With careful thought and action, the sexual force perceived in the cards can be put to excellent use in the early stages of these relationships. When you understand this force for exactly what it is -- the drive for sexual gratification -- you won't go wrong. I guarantee it. You will "know" perceptually whether this new relationship is capable of making you happy, even as it is only beginning. Furthermore, I can vouch from experience reading the cards that this kind of insight can be priceless.

Sexual attraction is interest as it is perceived on the physical level. It should never be confused with emotion. Can the cards actually differentiate between physical drives and emotional needs in this way? Absolutely.

Frequently, people act too quickly where sexual interest is concerned, even when it has been perceived to be to their detriment to do so. In other instances, they will try to reap a future from it, finding themselves merely living to regret it. All sorts of these people have come back to me and groaned, "Why didn't you warn me?" That's the important lesson in Personal Prophesy. You have to listen to the message in order to make it work for you.
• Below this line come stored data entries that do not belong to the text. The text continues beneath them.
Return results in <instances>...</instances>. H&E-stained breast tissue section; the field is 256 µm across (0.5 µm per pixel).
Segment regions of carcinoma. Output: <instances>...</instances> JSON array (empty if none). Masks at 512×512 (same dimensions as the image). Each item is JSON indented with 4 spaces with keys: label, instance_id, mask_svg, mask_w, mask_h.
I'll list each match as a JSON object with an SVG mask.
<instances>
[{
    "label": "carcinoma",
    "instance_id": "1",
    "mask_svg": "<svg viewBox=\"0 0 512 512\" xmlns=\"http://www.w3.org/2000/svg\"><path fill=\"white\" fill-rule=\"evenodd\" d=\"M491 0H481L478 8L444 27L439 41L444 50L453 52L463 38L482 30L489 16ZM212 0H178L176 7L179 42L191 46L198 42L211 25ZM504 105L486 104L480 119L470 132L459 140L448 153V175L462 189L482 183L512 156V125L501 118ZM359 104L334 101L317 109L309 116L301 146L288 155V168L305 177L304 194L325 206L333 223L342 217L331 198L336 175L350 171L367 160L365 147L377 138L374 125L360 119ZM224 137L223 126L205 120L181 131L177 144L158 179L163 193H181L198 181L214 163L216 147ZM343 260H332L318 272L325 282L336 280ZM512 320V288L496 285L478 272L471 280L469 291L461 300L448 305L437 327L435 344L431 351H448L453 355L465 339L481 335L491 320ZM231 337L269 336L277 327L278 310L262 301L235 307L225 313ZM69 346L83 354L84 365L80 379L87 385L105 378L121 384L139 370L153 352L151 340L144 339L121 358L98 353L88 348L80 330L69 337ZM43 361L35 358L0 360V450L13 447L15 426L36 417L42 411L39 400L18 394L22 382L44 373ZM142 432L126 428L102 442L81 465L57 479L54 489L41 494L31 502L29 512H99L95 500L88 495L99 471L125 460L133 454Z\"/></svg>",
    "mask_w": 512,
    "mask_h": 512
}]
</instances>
In every one of these cases, the prophesy was there, but unfortunately, the "message" just wasn't heeded.

How can you use sexual attraction as a productive tool in your own life as you look for love? First, and perhaps most important, don't immediately act on it. Give that attraction time to intensify. Too often, people allow themselves to leap into the moment, failing to realize that an easily satisfied sexual attraction will fade as it is only just beginning. I've seen countless potential love relationships in the cards crumble because the parties involved jumped at the first opportunity to satisfy sexual attraction and then found themselves with nothing left to lead them toward the future together. An attraction that is not immediately satisfied can, however, only grow stronger, making it possible for a more meaningful relationship to develop in the meantime.
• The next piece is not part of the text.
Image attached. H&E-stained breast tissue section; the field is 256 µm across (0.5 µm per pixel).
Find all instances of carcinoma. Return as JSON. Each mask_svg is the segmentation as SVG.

Try to visualize sexual attraction along the same lines as pangs of hunger. You can feel a little hungry and quickly satisfy that hunger with a quick snack. Will you remember that snack tomorrow, five days from now, or two weeks from now? Chances are, probably not.

But suppose you don't have the opportunity to grab a quick snack. Suppose you have to wait a good long while before you get anything to eat. What happens? You get very, very hungry. As time passes, you become ravenous. You want satisfaction so badly that you can't stand it. And when you can finally sit down to eat that big, glorious, and beautiful meal you've had your heart set on, in that moment it literally becomes a celebration of pleasure and gratification, which is virtually indescribable to the senses.

That feeling of indescribable pleasure and consummate satisfaction is what you should strive to achieve in your romantic relationships. It is the key to making the bond between you and your partner strong and lasting. If you begin with "a quick snack," sexual attraction cannot bring you to that feast of true and complete satisfaction later, when the two of you will desire it most.

Here is a good intuitive guideline to follow as you meet new potential partners. When you feel that sexual attraction and don't act on it, and the individual you are attracted to loses interest and no longer pursues you, this is an important sign that he is not the right partner for you in terms of the future. Sexual encounters rarely foster love. It's what occurs between two people before sexual gratification takes place that brings meaning and substance to the relationship.

I see sexual attraction in the cards as a sword that cuts two ways. It can be used to your best advantage in order to inspire a relationship of substance (or conversely, to let you know that such a relationship is not a possibility), or it can be used against you, causing you to act injudiciously when it really wasn't what you wanted to do at all. Accept this attraction for what it is: the drive for sexual gratification. It is a powerful, self-satisfying force -- and you will have no illusions about its prophesy.